Мне понравилась первая полярная ночь на Новой Земле и последующие тоже понравились. Даже в пургу, когда и тяжко, и страшновато, меня не покидало некое особое чувство гордости за самого себя. Сатанеет за окном природа, мешает нормальной жизни, каждый выход из дома превращает в муку — а все равно на душе чуть ли не ликование: во-первых, ты бросаешь ей вызов с твёрдым намерением одержать пусть крохотную, но победу; во-вторых, вернувшись домой с наблюдений, исхлестанный снегом и ветром, окоченев и успев озлобиться на весь зажравшийся цивилизованный мир, ты испытываешь ни с чем не сравнимое наслаждение, предвкушая, как ровно через мгновение начнешь согреваться у печки, сбрасывать промокшие одежды, принимать из чьих-то рук кружку с чаем, окунаясь в немыслимо прекрасную атмосферу кают-компании.
Правда, время от времени атмосфера та решительно накалялась. Причем в подавляющем большинстве случаев по самому невинному поводу. Чей город лучше, Москва или Архангельск (слава богу, среди нас не было ленинградцев, а то наверняка быть бы дракам!), подглядел ли Тимофеич костяшки у соседа во время тысяча сто сороковой партии в «козла»? Свежую струю, как правило, вливала Клавдия Андреевна, ухитрявшаяся именно в такие спокойные зимние вечера лишний раз попрекнуть товарищей по коллективу за нежелание помогать повару и, естественно, за обжорство. Даже кино, самое, извините, массовое из искусств, иногда становилось яблоком раздора.

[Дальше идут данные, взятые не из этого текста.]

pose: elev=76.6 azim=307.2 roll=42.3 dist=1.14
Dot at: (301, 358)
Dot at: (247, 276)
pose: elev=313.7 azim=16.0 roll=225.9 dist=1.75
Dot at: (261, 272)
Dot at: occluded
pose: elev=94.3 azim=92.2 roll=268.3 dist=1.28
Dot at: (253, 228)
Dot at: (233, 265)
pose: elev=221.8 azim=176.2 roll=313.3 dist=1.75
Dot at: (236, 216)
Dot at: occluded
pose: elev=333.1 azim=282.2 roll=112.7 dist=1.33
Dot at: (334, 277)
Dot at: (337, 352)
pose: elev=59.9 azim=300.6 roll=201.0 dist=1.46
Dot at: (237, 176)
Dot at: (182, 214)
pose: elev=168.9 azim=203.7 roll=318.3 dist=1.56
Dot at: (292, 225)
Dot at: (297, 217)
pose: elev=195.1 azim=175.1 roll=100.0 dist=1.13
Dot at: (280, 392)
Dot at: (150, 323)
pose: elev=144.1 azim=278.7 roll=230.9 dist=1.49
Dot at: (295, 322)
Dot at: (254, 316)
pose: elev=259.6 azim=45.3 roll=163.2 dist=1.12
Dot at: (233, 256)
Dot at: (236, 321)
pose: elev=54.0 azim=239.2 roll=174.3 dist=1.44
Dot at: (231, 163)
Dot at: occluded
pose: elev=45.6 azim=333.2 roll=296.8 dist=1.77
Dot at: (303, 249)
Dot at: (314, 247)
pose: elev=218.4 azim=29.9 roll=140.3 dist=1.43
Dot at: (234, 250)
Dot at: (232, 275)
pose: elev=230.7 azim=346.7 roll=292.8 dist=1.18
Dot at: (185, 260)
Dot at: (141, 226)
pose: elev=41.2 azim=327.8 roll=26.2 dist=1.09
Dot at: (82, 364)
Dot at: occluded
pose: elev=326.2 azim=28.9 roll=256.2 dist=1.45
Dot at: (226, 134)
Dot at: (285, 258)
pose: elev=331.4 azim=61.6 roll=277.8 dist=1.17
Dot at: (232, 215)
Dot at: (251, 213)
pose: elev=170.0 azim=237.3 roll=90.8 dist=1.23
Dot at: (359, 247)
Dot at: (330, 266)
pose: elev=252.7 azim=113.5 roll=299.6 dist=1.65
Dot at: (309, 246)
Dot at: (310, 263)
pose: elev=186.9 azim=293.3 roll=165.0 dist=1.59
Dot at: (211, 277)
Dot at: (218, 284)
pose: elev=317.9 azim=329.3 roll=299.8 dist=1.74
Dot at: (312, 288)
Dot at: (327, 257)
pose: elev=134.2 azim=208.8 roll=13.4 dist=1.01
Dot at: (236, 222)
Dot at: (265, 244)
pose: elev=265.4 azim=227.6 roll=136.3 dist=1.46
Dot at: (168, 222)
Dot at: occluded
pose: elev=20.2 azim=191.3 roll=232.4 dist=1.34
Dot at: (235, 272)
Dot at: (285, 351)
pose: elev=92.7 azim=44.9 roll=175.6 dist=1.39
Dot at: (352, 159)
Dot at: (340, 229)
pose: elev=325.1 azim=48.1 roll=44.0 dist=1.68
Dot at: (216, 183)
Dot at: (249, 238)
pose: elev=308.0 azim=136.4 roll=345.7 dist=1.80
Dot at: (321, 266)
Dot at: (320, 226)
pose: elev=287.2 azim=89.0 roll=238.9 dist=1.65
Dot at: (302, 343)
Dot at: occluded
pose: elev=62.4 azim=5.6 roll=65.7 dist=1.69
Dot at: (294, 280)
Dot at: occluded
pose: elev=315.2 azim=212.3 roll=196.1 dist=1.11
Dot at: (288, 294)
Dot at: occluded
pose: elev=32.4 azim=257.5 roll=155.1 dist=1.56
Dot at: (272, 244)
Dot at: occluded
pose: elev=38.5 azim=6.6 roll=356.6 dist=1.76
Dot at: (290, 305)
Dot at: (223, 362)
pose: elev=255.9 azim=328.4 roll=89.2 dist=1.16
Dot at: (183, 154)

К моменту прибытия нашей смены на станции числилось полтора десятка картин из цикла «Худшие ленты отечественного и мирового кино». По давно заведенной традиции кинодни совпадали с днями помывки, и раз в декаду механик нехотя разворачивал в дверном проеме между кают-компанией и радиорубкой киноустановку «Украина». На дальней белой стене появлялись первые кадры очередного шедевра. Какой именно фильм лицезреть, решали накануне общим гвалтом, выкриками «сам гляди эту дрянь!» и чаще всего расходились, переругавшись, чтобы назавтра сопровождать победившую в «конкурсе» ленту ядовитыми репликами и обещаниями, что смотрим ее в последний раз. Так, декада за декадой, «Дочь механизатора» («Жмеринка-фильм») уступала место «Сыну аула» («Абрек-фильм»), далее следовали «Судьба браконьера», «Стучись в мое сердце», «Заря над Пекином», «На пороге светлого послезавтра» и т. п.
Две-три картины были хороши. Роммовские «Тринадцать», его же двухсерийный «Адмирал Ушаков», а еще экранизация пьесы А. Н. Островского «Без вины виноватые» с Аллой Тарасовой и Владимиром Дружниковым в главных ролях. Их крутили вне очереди, в обиход входили фразы и целые диалоги из полюбившихся фильмов. Например, высказывания актера Шмаги из «Без вины виноватых» в исполнении Алексея Николаевича Грибова: «Артист горд», «наше место — в буфете» и коронное «но и дальнейшее наше существование не обеспечено!»
Когда летом в Русской Гавани появлялись военные и научно-гидрографические корабли, а также пароходы, доставлявшие на станцию новую смену и всевозможные припасы, стихийно возникал фильмообмен. Мы спешили сбагрить своих «джигитов», «рыбачек» и прочий мусор, гости отвечали тем же. Однако ни одной самой любимой картины мы не отдали ни разу, они жили у нас годами и, честное слово, так и не успели нам надоесть!